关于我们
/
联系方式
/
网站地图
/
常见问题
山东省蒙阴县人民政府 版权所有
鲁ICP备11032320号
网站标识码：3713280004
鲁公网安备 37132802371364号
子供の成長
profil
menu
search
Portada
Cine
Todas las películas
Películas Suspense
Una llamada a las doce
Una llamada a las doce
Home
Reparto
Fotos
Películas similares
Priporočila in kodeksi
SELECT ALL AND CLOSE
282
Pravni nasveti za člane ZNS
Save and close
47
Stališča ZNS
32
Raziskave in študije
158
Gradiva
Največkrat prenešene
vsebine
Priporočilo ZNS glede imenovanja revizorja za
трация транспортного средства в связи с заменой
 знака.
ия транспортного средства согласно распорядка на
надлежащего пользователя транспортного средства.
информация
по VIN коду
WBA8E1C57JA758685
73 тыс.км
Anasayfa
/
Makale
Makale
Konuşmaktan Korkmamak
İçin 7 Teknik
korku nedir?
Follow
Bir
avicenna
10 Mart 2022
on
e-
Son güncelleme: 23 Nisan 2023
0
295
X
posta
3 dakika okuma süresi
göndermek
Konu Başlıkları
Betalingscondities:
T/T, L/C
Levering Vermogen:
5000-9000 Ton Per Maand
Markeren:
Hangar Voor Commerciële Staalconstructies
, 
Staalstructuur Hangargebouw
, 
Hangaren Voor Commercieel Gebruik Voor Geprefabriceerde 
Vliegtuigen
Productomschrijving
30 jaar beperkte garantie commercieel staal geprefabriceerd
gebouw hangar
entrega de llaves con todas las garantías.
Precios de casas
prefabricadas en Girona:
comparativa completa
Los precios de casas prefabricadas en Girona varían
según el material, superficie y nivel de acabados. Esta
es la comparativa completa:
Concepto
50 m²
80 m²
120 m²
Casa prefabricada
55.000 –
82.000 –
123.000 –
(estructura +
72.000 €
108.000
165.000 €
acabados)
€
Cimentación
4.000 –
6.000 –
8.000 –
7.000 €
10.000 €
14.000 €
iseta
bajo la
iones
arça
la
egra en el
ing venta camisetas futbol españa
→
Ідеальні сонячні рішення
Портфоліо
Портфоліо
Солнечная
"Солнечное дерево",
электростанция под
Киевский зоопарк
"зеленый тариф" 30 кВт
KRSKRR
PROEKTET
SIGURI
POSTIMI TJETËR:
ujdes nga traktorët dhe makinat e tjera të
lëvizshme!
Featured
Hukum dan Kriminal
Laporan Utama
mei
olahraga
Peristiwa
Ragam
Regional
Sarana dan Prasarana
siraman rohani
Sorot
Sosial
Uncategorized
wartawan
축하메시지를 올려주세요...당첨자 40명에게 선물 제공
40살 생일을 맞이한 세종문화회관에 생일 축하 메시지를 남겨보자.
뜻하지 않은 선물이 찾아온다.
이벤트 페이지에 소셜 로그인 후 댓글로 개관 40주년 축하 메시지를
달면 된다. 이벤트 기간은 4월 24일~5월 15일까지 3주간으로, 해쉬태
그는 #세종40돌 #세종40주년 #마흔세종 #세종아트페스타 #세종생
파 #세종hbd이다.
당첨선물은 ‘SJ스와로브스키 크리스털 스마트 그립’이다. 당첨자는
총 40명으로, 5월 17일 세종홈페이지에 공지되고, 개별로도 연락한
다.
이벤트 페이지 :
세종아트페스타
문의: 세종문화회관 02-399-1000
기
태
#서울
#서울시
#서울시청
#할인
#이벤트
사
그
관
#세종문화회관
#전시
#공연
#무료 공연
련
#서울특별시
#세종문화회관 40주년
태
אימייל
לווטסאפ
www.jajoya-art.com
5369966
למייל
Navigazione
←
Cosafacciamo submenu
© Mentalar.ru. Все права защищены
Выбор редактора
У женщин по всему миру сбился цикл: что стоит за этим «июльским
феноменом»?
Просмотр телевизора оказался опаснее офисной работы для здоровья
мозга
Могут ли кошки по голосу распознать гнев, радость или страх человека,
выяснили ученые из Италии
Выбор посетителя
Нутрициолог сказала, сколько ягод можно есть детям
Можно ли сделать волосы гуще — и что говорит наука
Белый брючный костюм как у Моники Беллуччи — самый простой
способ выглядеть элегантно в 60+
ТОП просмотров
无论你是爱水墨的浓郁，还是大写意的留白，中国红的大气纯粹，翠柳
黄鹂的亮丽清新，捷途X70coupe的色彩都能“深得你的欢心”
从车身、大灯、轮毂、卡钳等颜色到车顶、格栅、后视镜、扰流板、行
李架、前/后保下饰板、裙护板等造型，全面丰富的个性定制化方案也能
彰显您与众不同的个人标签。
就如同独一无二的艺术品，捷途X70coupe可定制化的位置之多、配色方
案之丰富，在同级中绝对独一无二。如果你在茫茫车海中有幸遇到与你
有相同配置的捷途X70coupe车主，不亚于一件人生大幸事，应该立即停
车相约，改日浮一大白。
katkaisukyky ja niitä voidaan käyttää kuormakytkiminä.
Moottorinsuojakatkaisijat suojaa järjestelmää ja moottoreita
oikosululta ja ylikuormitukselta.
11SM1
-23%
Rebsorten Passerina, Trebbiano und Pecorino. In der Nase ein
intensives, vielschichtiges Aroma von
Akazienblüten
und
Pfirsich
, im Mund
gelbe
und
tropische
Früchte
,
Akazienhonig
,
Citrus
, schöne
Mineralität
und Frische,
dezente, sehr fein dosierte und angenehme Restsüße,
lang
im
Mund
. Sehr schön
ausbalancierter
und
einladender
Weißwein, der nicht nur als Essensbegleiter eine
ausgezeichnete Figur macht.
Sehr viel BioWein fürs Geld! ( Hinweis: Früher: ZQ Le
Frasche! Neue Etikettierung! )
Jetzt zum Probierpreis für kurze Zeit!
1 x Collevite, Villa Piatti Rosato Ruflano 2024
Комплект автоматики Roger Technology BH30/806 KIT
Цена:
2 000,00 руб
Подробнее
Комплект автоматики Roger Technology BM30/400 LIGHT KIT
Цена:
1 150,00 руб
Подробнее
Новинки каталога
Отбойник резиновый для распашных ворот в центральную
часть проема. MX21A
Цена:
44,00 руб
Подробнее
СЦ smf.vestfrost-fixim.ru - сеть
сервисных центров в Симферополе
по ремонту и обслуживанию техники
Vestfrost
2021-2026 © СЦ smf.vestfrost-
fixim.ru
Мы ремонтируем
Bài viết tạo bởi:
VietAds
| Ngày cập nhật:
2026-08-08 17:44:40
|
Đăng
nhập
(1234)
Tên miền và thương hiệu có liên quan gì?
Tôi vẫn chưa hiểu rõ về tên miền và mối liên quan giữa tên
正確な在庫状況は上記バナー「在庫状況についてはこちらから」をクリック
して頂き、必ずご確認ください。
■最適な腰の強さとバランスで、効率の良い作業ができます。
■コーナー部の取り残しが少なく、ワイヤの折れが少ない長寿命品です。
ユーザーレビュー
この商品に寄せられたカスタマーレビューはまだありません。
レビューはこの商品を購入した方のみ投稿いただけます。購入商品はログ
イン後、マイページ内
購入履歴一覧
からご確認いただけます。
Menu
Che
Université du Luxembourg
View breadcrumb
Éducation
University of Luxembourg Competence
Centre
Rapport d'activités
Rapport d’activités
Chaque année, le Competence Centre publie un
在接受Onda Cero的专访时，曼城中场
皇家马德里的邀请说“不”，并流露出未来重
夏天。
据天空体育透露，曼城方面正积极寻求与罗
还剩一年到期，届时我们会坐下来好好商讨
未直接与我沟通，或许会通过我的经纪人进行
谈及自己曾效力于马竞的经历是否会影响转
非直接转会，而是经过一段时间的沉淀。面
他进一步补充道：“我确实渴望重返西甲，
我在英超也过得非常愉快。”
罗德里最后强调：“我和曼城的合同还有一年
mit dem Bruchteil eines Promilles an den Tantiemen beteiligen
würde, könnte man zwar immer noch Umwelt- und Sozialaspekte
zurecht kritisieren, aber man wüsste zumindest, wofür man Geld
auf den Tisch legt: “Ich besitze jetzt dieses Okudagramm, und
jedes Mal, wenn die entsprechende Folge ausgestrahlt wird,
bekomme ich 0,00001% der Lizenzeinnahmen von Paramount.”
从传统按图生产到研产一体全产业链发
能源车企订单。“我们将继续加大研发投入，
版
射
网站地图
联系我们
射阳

=== The problem ===
One number is the full answer: how many lines of the records include the string "casas".

=== Worked solution ===
2